Irgendwann muss ich mich ja mal bewegen, dachte sie und flüsterte wieder leise: »Du bist ja ein sehr zutrauliches Vögelchen!«
Unbeirrt zwitscherte das Vögelchen weiter. Ab und an sah es zu ihr auf. Anastasia schüttelte tief bewegt den Kopf und glaubte zu träumen.
Der Kolibri hatte wunderschönes Gefieder. Es glänzte beinahe metallisch grün und an seinem Kopf, der Kehle und Brust waren die irisierenden Farben kaum zu unterscheiden. Solch einen wunderschönen Vogel hatte Anastasia noch nie gesehen.
Es dauerte lange, ehe der Kolibri sich mit einem leichten Flügelschlag erhob und davonflog. Anastasia drückte die Tränen weg, die in ihren Augenwinkeln hockten. So etwas Wunderbares hatte sie noch nie erlebt. Ihre Glieder fühlten sich von der langen Bewegungslosigkeit steif an und sie bewegte sich vorsichtig, um ihren Körper wieder zu beleben. Eine Stunde lag sie noch auf ihrem Lieblingsplatz und dachte über das zahme Vögelchen nach. Zwischendurch nickte sie ein wenig ein, während die Sonne auf dem See in einem Lichtspiegel zu versinken schien.
Am nächsten Tag konnte sie nichts mehr halten. Sie achtete darauf, zur selben Zeit wie am Vortag am See zu sein und ließ sich bei ihrem Lieblingsplatz nieder. Es dauerte nicht lange und der Kolibri nahm wieder auf ihrer Hand Platz. Er rieb possierlich sein Schnäbelchen an ihrem Zeigefinger.
Heute sprach sie mit ihm etwas lauter und bewegte sich auch ein wenig. Wenn sie sprach, stand der Schnabel des Kolibris still. Kaum schwieg sie, zwitscherte er wieder munter los. Es schien, als ob der Vogel ihr antwortete. Er bewegte sein niedliches Köpfchen auf und ab. Anastasia lachte darüber und imitierte ihn.
So traf sie ihren kleinen Freund jeden Tag.

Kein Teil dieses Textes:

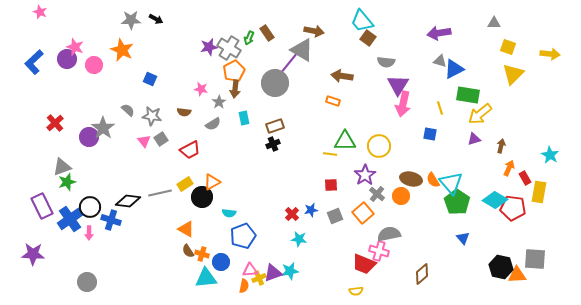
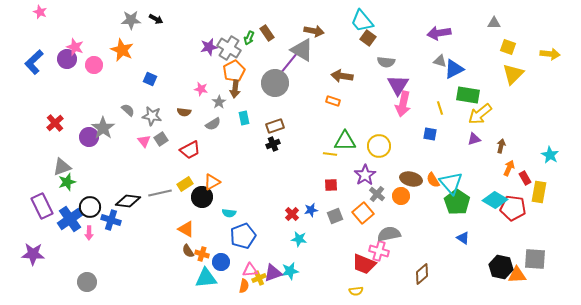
blue triangle at (463, 238): rotated 16 degrees counterclockwise
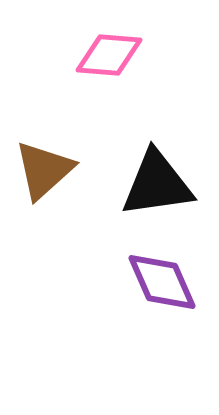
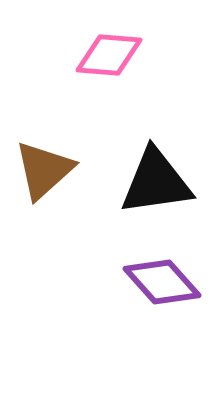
black triangle: moved 1 px left, 2 px up
purple diamond: rotated 18 degrees counterclockwise
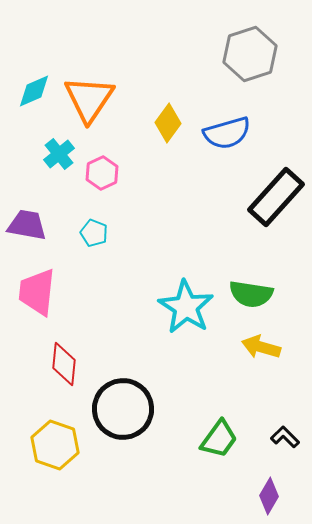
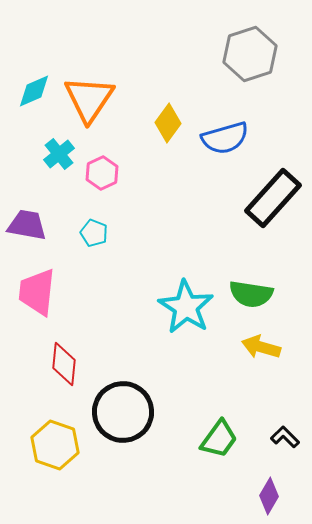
blue semicircle: moved 2 px left, 5 px down
black rectangle: moved 3 px left, 1 px down
black circle: moved 3 px down
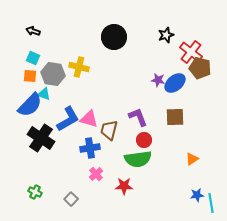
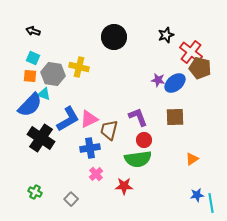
pink triangle: rotated 42 degrees counterclockwise
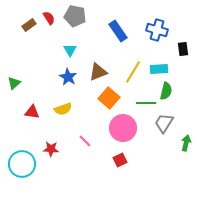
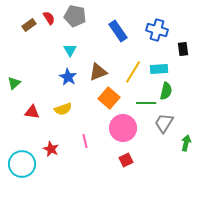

Immer wieder flog er auf ihren Finger und nach einer gewissen Zeit wieder davon.
Sie fühlte sich glücklich und war regelrecht vernarrt in ihren gefiederten Freund. Als er begann, immer zutraulicher zu werden, betrachtete sie seine Zunge. Sie war extrem lang und wenn das Vögelchen begann, mit ihrem Finger sprechen zu wollen, streckte er sie weit heraus.
An den Abenden dachte sie kaum noch an ihre Beziehungsprobleme. Emilio war in ihren Gedanken gegenwärtig, aber nicht mehr mit dieser negativ besetzten Rolle des Frauenjägers. Bereits nach dem zweiten Tag gab sie ihrem Kolibrifreund den Namen »Kolimein« und sie wünschte sich inständig, malen zu können. Sie würde Kolimein auf Leinwand malen und die Stimmung des Vertrauten zwischen ihr und ihm einfangen.